__What you have to do__. Reproduce every line of the material below verbatim, keeping the original line order, spacing, and spelling.
┏━━
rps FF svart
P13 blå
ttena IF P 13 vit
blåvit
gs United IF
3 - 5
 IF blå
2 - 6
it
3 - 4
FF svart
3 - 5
┗━━
__Exercise result__.
rps FF svart
P13 blå
ttena IF P 13 vit
blåvit
gs United IF
3 - 5
 IF blå
2 - 6
it
3 - 4
FF svart
3 - 5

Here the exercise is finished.